» What to do:
Give back each line of the material that contains the word "worden".

» Given records:
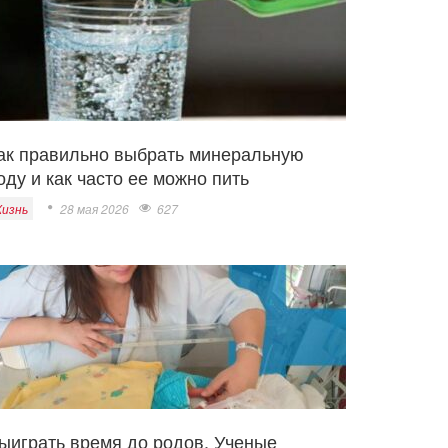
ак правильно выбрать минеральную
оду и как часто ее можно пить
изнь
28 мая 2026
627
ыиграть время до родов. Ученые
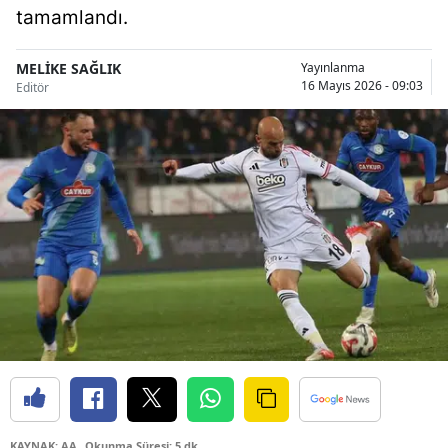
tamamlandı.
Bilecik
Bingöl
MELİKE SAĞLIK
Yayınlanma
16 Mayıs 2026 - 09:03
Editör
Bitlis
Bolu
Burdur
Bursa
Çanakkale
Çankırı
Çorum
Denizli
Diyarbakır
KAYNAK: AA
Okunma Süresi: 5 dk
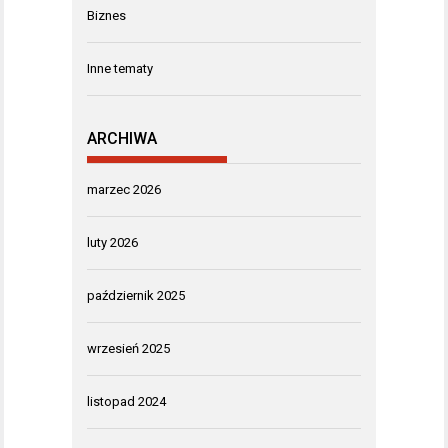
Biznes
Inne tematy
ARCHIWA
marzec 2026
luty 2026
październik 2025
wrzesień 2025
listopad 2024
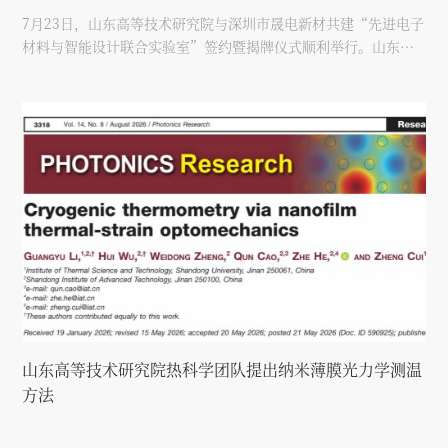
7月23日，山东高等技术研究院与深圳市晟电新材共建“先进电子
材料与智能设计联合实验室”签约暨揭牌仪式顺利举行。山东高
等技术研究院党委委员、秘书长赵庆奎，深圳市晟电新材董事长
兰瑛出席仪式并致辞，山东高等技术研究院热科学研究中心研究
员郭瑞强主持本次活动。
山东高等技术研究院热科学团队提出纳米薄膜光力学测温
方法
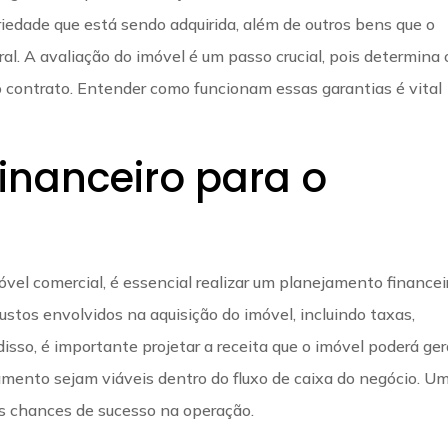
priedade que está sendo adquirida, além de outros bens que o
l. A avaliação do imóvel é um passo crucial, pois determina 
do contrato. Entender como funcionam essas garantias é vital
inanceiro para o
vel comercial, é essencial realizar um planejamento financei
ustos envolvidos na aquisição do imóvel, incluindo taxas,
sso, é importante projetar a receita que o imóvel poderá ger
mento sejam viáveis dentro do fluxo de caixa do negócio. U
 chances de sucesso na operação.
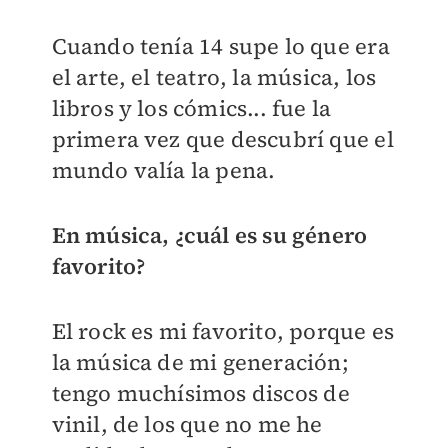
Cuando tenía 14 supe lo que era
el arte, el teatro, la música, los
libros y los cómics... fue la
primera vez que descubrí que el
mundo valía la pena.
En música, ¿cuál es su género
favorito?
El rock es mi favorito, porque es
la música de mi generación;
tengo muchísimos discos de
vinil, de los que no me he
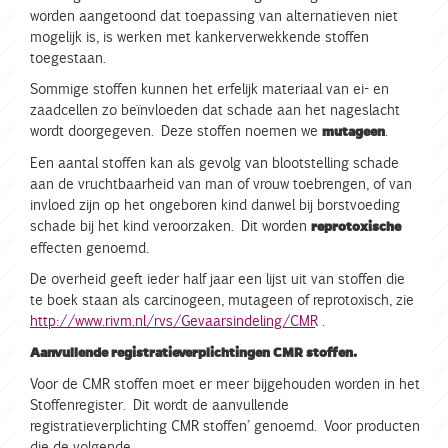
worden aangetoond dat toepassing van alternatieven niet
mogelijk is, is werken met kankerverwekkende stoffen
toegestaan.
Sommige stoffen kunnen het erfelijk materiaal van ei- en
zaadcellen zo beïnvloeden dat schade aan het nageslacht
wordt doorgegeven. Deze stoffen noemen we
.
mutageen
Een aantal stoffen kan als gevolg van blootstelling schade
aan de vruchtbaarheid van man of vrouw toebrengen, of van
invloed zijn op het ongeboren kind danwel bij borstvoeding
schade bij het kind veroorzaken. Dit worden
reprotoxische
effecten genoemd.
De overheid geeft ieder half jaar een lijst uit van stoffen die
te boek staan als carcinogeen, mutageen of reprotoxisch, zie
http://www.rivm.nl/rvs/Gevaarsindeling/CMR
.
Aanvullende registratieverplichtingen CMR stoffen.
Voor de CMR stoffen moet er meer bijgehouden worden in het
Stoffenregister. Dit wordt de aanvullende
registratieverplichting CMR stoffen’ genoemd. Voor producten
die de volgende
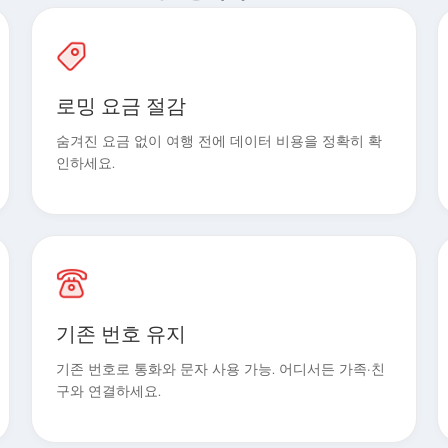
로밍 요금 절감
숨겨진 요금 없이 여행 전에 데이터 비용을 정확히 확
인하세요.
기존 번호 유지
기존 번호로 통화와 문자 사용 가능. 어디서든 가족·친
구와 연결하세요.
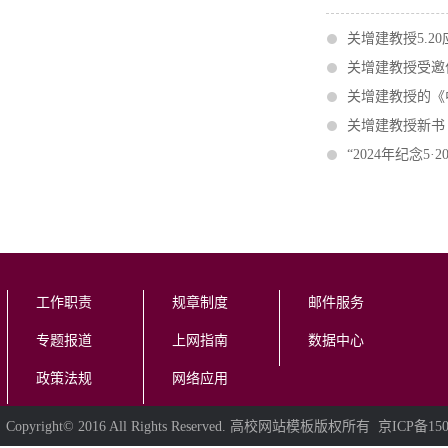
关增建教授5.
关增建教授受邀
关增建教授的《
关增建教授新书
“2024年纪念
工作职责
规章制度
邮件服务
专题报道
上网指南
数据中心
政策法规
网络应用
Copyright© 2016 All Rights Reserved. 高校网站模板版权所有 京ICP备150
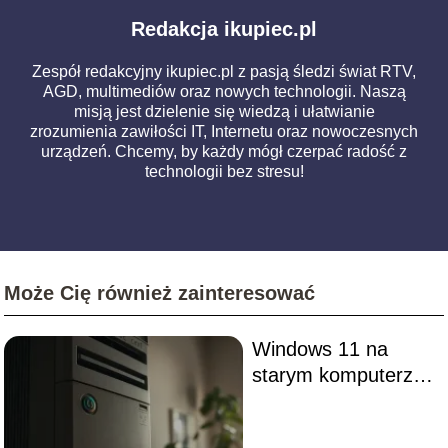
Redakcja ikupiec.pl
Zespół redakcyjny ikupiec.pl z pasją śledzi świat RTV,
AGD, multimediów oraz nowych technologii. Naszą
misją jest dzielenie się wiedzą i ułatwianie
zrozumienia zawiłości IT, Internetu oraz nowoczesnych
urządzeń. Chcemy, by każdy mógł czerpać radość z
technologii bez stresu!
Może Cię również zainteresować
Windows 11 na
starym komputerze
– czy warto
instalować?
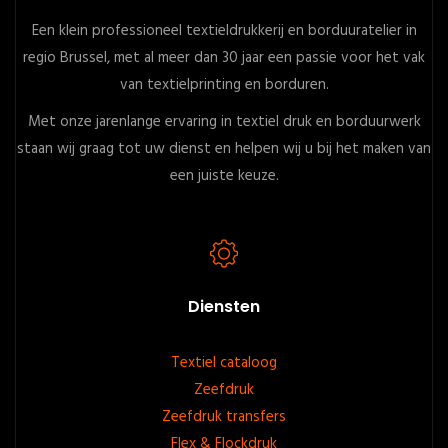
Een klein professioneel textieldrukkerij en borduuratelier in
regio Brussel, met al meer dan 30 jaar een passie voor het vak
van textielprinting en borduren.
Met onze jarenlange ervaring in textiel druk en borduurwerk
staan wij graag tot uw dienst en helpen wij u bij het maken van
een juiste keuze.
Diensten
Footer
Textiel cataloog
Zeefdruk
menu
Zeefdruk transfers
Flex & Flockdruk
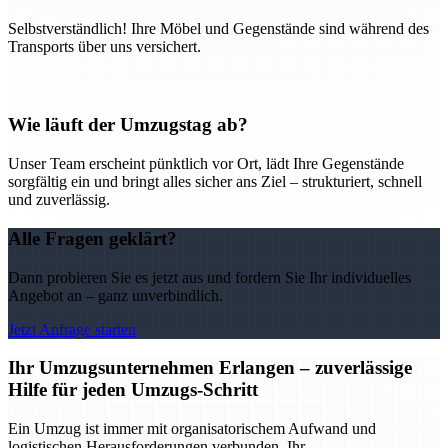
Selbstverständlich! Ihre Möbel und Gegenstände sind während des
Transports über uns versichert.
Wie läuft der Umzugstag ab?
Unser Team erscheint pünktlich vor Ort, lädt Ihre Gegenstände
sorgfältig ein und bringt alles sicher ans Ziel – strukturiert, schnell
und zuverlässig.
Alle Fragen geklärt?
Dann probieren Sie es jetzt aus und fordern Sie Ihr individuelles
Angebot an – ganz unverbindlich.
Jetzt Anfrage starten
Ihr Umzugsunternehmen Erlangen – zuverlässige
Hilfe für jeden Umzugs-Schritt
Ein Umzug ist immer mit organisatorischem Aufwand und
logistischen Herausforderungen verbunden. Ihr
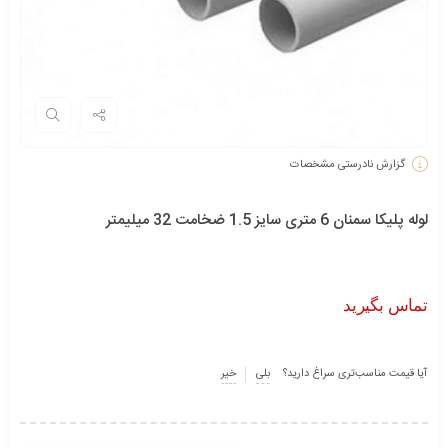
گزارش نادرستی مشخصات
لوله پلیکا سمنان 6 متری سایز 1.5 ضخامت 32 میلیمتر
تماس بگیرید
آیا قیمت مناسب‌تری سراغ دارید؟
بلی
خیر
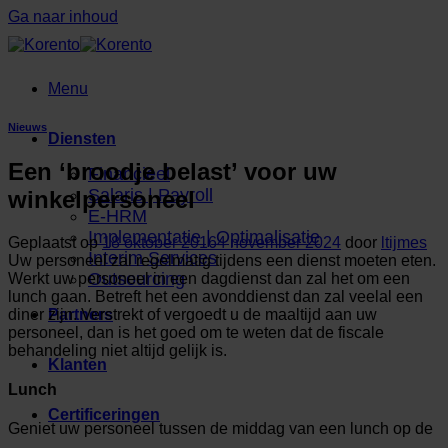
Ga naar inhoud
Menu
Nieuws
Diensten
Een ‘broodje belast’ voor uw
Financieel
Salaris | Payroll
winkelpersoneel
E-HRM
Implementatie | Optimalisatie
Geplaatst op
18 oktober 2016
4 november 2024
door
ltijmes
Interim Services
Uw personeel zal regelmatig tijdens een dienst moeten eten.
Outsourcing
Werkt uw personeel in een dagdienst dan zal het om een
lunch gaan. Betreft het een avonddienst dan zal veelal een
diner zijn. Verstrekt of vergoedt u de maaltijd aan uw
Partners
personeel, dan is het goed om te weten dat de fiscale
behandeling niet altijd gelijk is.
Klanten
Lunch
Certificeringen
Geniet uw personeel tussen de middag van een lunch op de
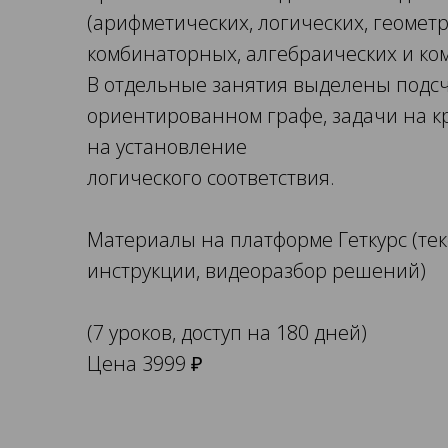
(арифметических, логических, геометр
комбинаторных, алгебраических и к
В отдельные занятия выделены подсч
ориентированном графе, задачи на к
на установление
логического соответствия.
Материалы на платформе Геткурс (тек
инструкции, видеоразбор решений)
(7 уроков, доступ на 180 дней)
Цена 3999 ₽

» Result for this exercise:
worden aangetoond dat toepassing van alternatieven niet
schade bij het kind veroorzaken. Dit worden
Voor de CMR stoffen moet er meer bijgehouden worden in het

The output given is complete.